* [WORK TO BE COMPLETED]
Give back the lines below verbatim, omitting all pictures.

* [Saved data entries]

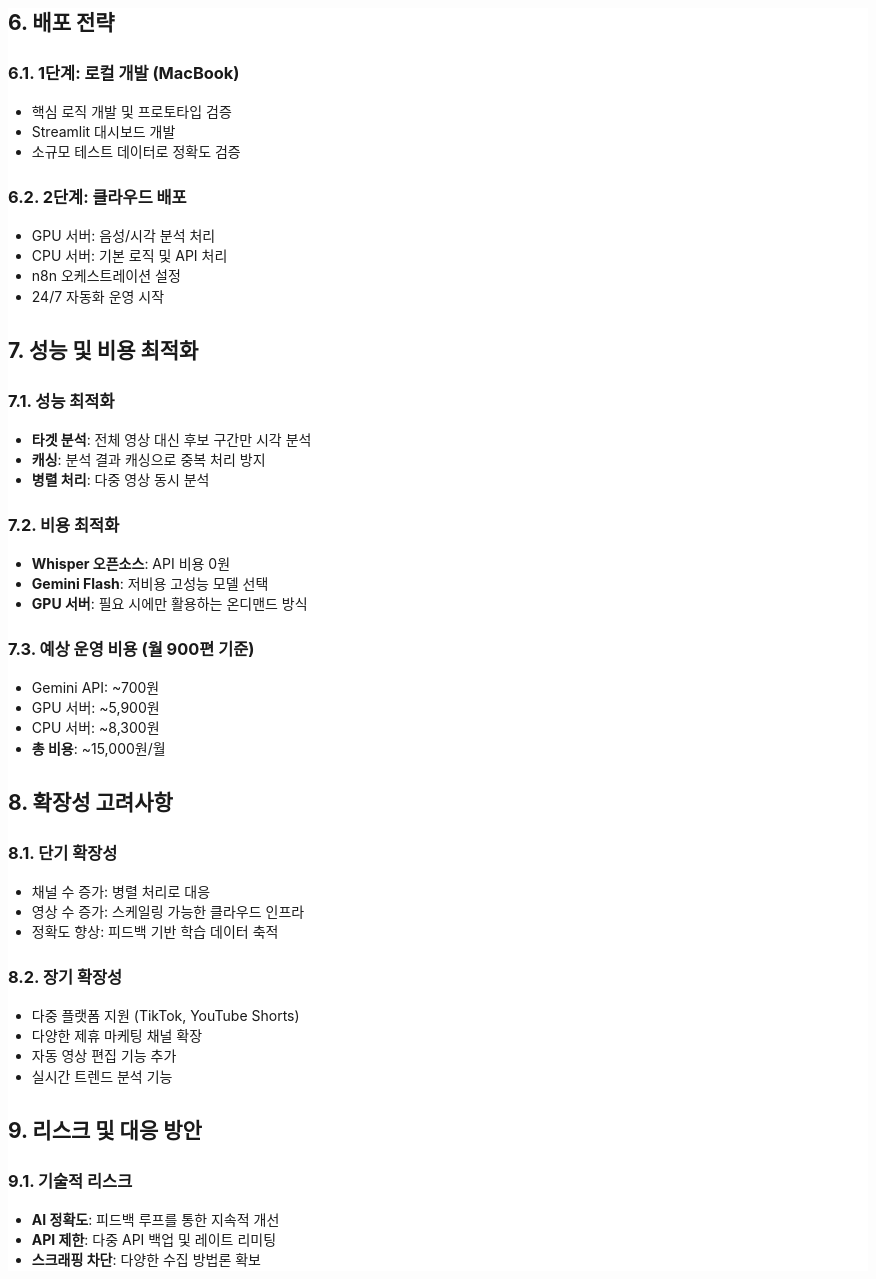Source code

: ## 6. 배포 전략

### 6.1. 1단계: 로컬 개발 (MacBook)
- 핵심 로직 개발 및 프로토타입 검증
- Streamlit 대시보드 개발
- 소규모 테스트 데이터로 정확도 검증

### 6.2. 2단계: 클라우드 배포
- GPU 서버: 음성/시각 분석 처리
- CPU 서버: 기본 로직 및 API 처리
- n8n 오케스트레이션 설정
- 24/7 자동화 운영 시작

## 7. 성능 및 비용 최적화

### 7.1. 성능 최적화
- **타겟 분석**: 전체 영상 대신 후보 구간만 시각 분석
- **캐싱**: 분석 결과 캐싱으로 중복 처리 방지
- **병렬 처리**: 다중 영상 동시 분석

### 7.2. 비용 최적화
- **Whisper 오픈소스**: API 비용 0원
- **Gemini Flash**: 저비용 고성능 모델 선택
- **GPU 서버**: 필요 시에만 활용하는 온디맨드 방식

### 7.3. 예상 운영 비용 (월 900편 기준)
- Gemini API: ~700원
- GPU 서버: ~5,900원  
- CPU 서버: ~8,300원
- **총 비용**: ~15,000원/월

## 8. 확장성 고려사항

### 8.1. 단기 확장성
- 채널 수 증가: 병렬 처리로 대응
- 영상 수 증가: 스케일링 가능한 클라우드 인프라
- 정확도 향상: 피드백 기반 학습 데이터 축적

### 8.2. 장기 확장성
- 다중 플랫폼 지원 (TikTok, YouTube Shorts)
- 다양한 제휴 마케팅 채널 확장
- 자동 영상 편집 기능 추가
- 실시간 트렌드 분석 기능

## 9. 리스크 및 대응 방안

### 9.1. 기술적 리스크
- **AI 정확도**: 피드백 루프를 통한 지속적 개선
- **API 제한**: 다중 API 백업 및 레이트 리미팅
- **스크래핑 차단**: 다양한 수집 방법론 확보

* [EXPECTED ANSWER]
Source code

: ## 6. 배포 전략

### 6.1. 1단계: 로컬 개발 (MacBook)
- 핵심 로직 개발 및 프로토타입 검증
- Streamlit 대시보드 개발
- 소규모 테스트 데이터로 정확도 검증

### 6.2. 2단계: 클라우드 배포
- GPU 서버: 음성/시각 분석 처리
- CPU 서버: 기본 로직 및 API 처리
- n8n 오케스트레이션 설정
- 24/7 자동화 운영 시작

## 7. 성능 및 비용 최적화

### 7.1. 성능 최적화
- **타겟 분석**: 전체 영상 대신 후보 구간만 시각 분석
- **캐싱**: 분석 결과 캐싱으로 중복 처리 방지
- **병렬 처리**: 다중 영상 동시 분석

### 7.2. 비용 최적화
- **Whisper 오픈소스**: API 비용 0원
- **Gemini Flash**: 저비용 고성능 모델 선택
- **GPU 서버**: 필요 시에만 활용하는 온디맨드 방식

### 7.3. 예상 운영 비용 (월 900편 기준)
- Gemini API: ~700원
- GPU 서버: ~5,900원  
- CPU 서버: ~8,300원
- **총 비용**: ~15,000원/월

## 8. 확장성 고려사항

### 8.1. 단기 확장성
- 채널 수 증가: 병렬 처리로 대응
- 영상 수 증가: 스케일링 가능한 클라우드 인프라
- 정확도 향상: 피드백 기반 학습 데이터 축적

### 8.2. 장기 확장성
- 다중 플랫폼 지원 (TikTok, YouTube Shorts)
- 다양한 제휴 마케팅 채널 확장
- 자동 영상 편집 기능 추가
- 실시간 트렌드 분석 기능

## 9. 리스크 및 대응 방안

### 9.1. 기술적 리스크
- **AI 정확도**: 피드백 루프를 통한 지속적 개선
- **API 제한**: 다중 API 백업 및 레이트 리미팅
- **스크래핑 차단**: 다양한 수집 방법론 확보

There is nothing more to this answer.